* [What is being asked]: Search the data below, and report every line in which "Orchestre" occurs.
*** Given records Section Begins ***
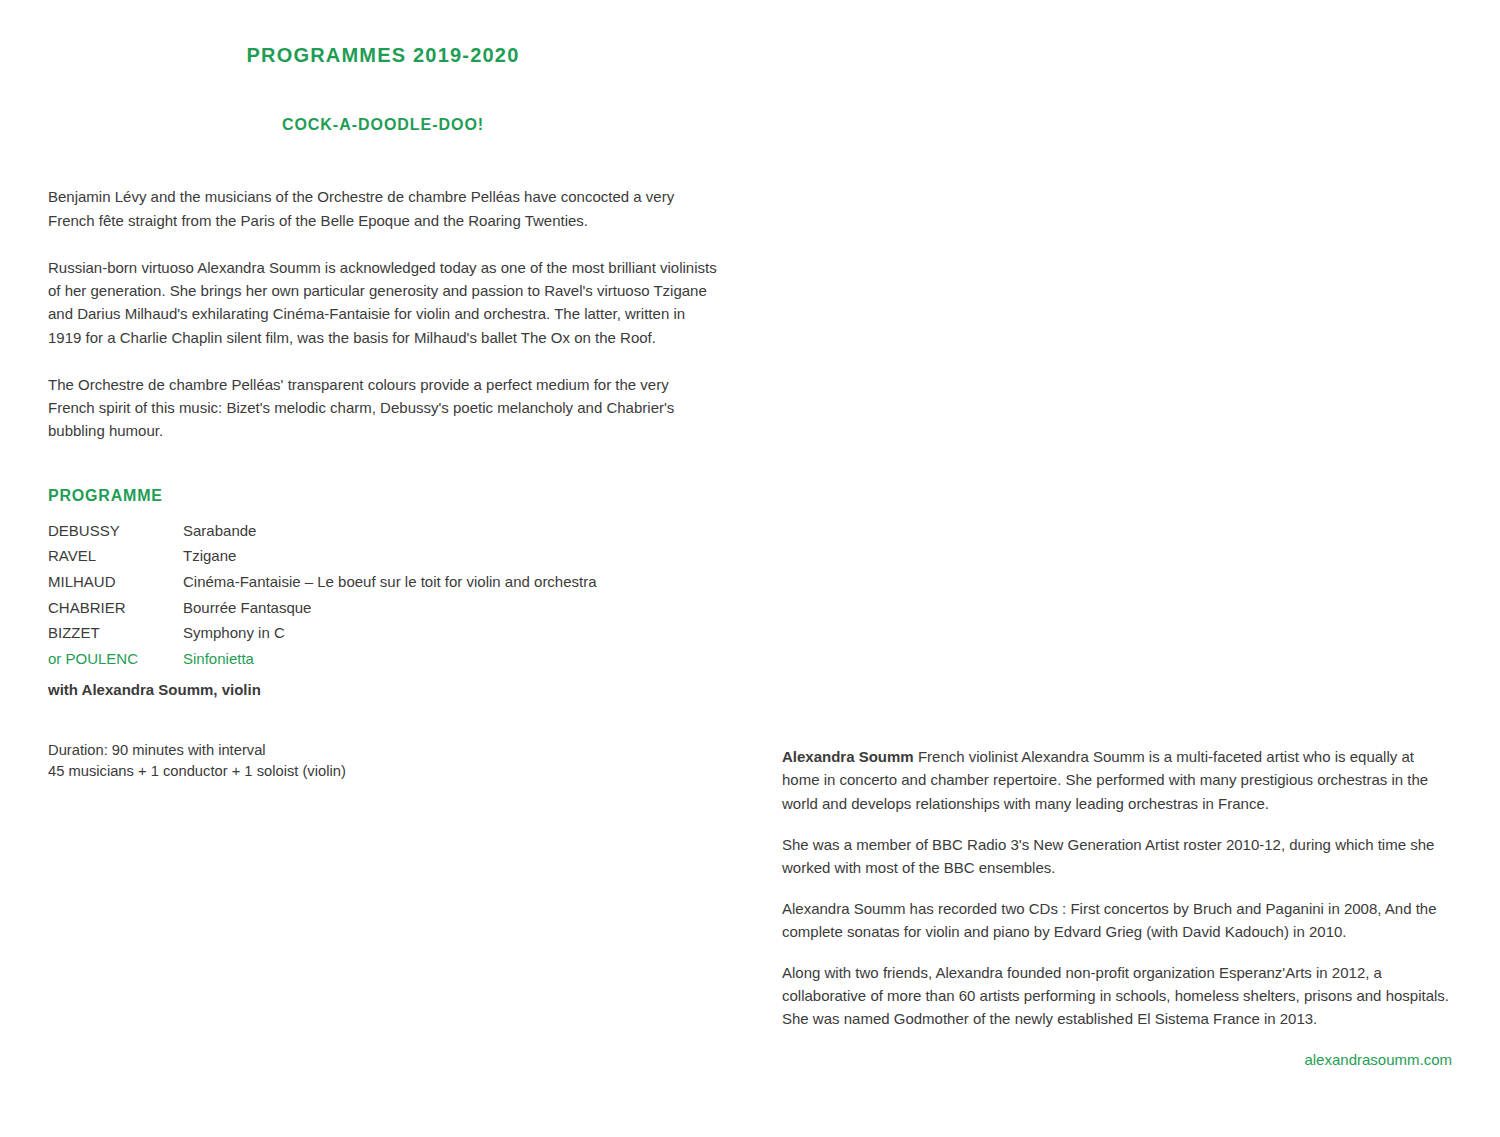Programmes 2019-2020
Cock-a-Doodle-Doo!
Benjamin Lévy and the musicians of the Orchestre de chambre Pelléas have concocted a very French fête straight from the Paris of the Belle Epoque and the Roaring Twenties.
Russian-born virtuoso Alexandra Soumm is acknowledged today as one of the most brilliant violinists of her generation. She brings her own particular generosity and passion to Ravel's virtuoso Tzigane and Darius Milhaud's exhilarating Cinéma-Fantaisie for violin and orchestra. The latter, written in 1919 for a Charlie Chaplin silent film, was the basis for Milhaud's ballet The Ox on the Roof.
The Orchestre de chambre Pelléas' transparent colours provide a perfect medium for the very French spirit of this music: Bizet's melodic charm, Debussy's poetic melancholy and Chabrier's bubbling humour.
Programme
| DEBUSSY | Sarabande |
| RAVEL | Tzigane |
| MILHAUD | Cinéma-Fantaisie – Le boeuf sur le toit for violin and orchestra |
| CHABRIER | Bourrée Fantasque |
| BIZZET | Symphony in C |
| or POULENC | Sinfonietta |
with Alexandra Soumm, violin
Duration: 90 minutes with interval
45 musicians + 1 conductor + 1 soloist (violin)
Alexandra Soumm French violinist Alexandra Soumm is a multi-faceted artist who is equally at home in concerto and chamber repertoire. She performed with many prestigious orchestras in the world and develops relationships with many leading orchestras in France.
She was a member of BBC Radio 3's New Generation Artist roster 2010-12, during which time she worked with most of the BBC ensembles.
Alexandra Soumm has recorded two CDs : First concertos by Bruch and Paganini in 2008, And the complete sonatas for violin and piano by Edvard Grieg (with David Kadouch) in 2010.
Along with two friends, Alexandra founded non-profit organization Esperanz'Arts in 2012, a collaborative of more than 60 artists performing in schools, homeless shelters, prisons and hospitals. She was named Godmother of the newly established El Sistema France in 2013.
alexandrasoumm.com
*** Given records Section Ends ***
* [Finished task]:
Benjamin Lévy and the musicians of the Orchestre de chambre Pelléas have concocted a very French fête straight from the Paris of the Belle Epoque and the Roaring Twenties.
The Orchestre de chambre Pelléas' transparent colours provide a perfect medium for the very French spirit of this music: Bizet's melodic charm, Debussy's poetic melancholy and Chabrier's bubbling humour.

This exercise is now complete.